# [Source information]
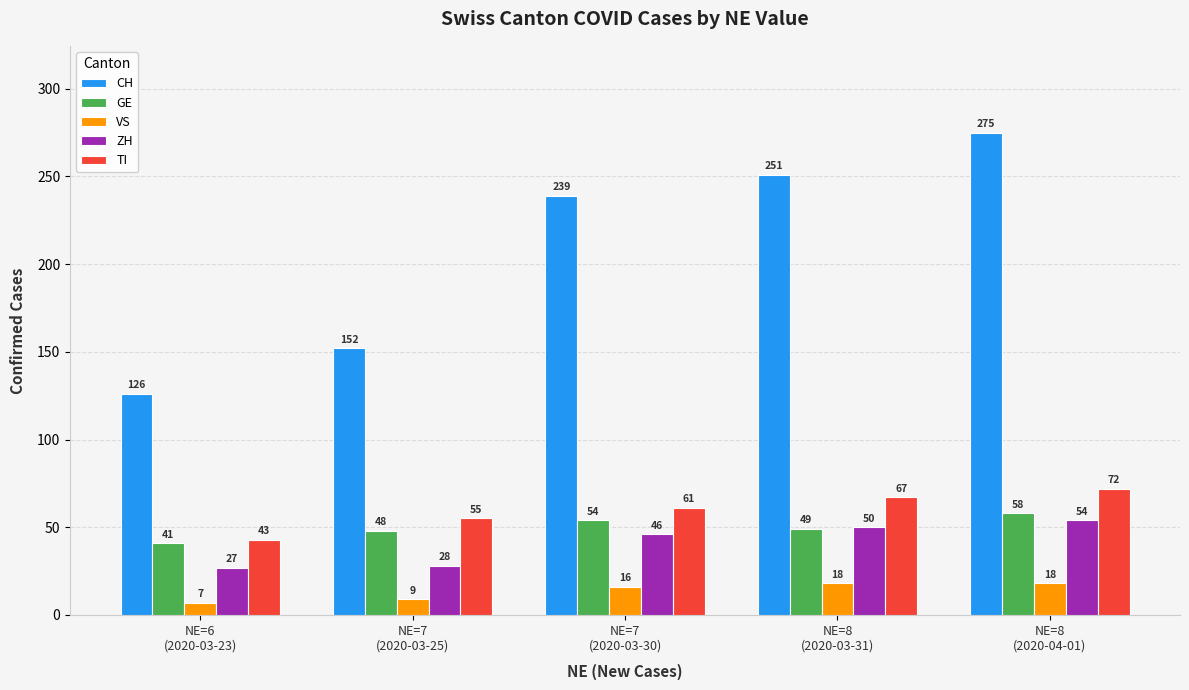

How many values in the GE series are below 49?

2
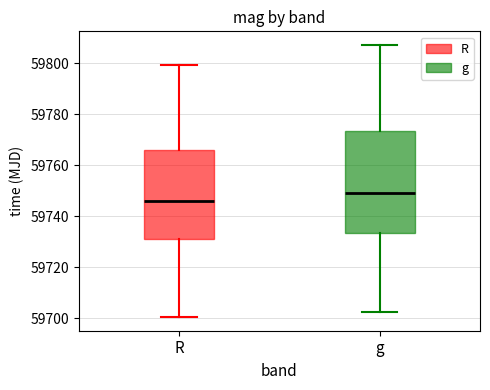

Reading left to right, read every box against the y-axis: the position of its median line, the range the box covers, and the ends of its whiskers. The values are not printed on the chart, so give them approximately, as read against the axis.

R: median 59746, box 59732 to 59766, whiskers 59700 to 59800
g: median 59750, box 59734 to 59774, whiskers 59702 to 59808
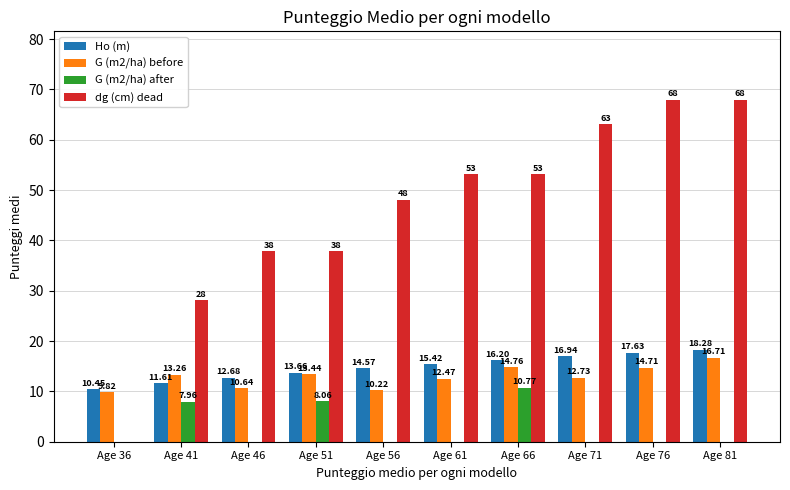

Between Age 36 and Age 66, which series saw the biggest shift?

dg (cm) dead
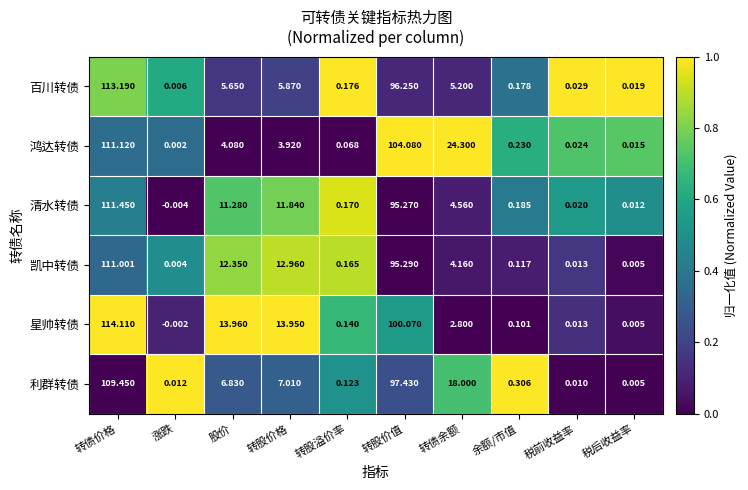

List the series in order of their peak value, lowest first.

利群转债, 凯中转债, 鸿达转债, 清水转债, 百川转债, 星帅转债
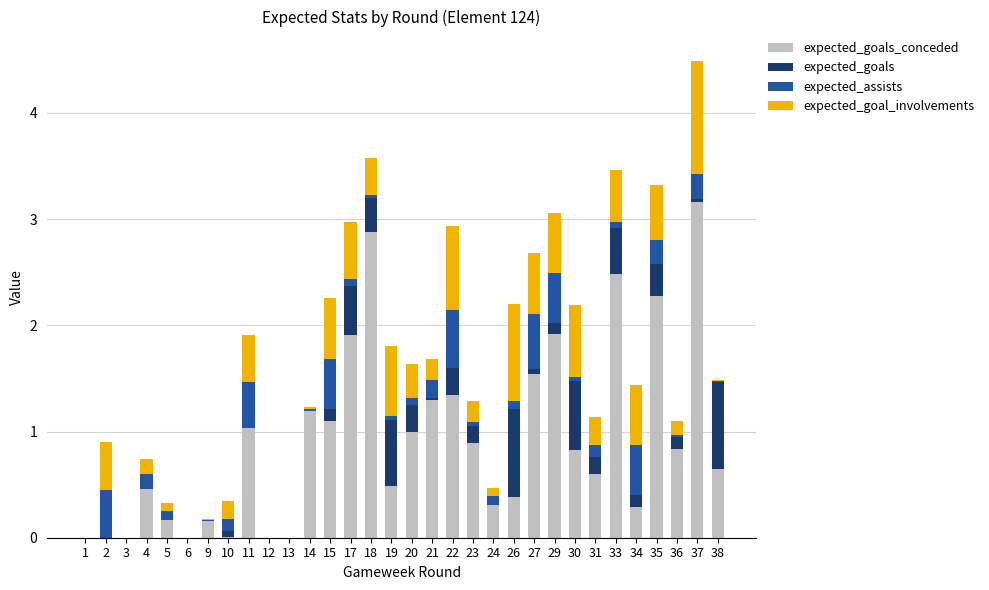

At which category is the sum across all series the highest?

37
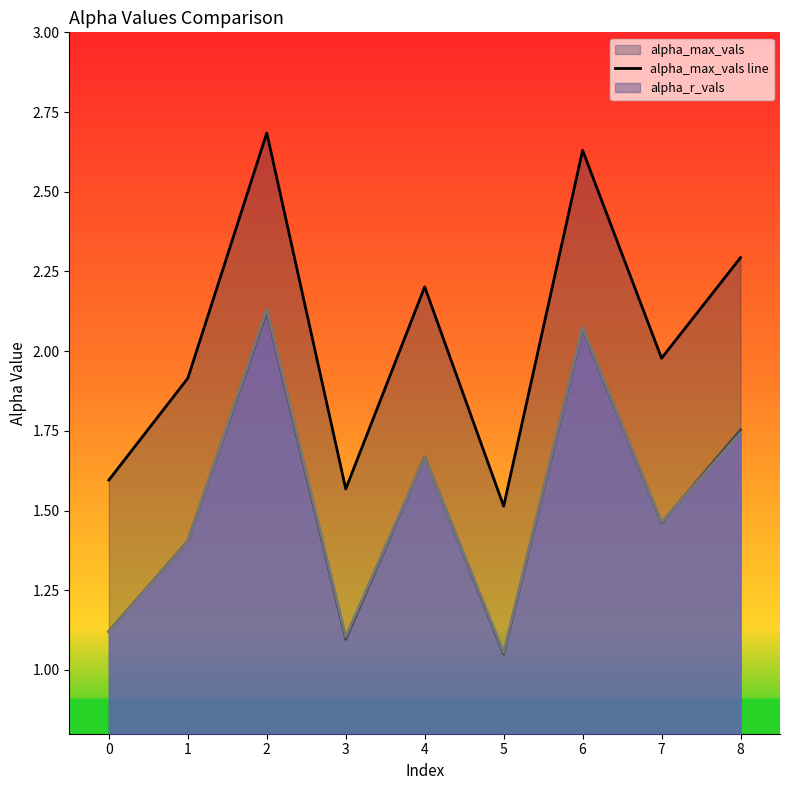

True or false: alpha_m_vals line and alpha_max_vals line intersect in this chart.

False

# [Exercise aim]
Render everything from the line containing "Reading left to" down to the end of the items as a numbered list, omitting blank lines and pictures.

# [Response to this task]
1. Reading left to right, read every box against the y-axis: the position of its median line, the range the box covers, and the ends of its whiskers. The values are not printed on the chart, so give them approximately, as read against the axis.
2. R: median 59746, box 59732 to 59766, whiskers 59700 to 59800
3. g: median 59750, box 59734 to 59774, whiskers 59702 to 59808
4. Between Age 36 and Age 66, which series saw the biggest shift?
5. dg (cm) dead
6. List the series in order of their peak value, lowest first.
7. 利群转债, 凯中转债, 鸿达转债, 清水转债, 百川转债, 星帅转债
8. At which category is the sum across all series the highest?
9. 37
10. True or false: alpha_m_vals line and alpha_max_vals line intersect in this chart.
11. False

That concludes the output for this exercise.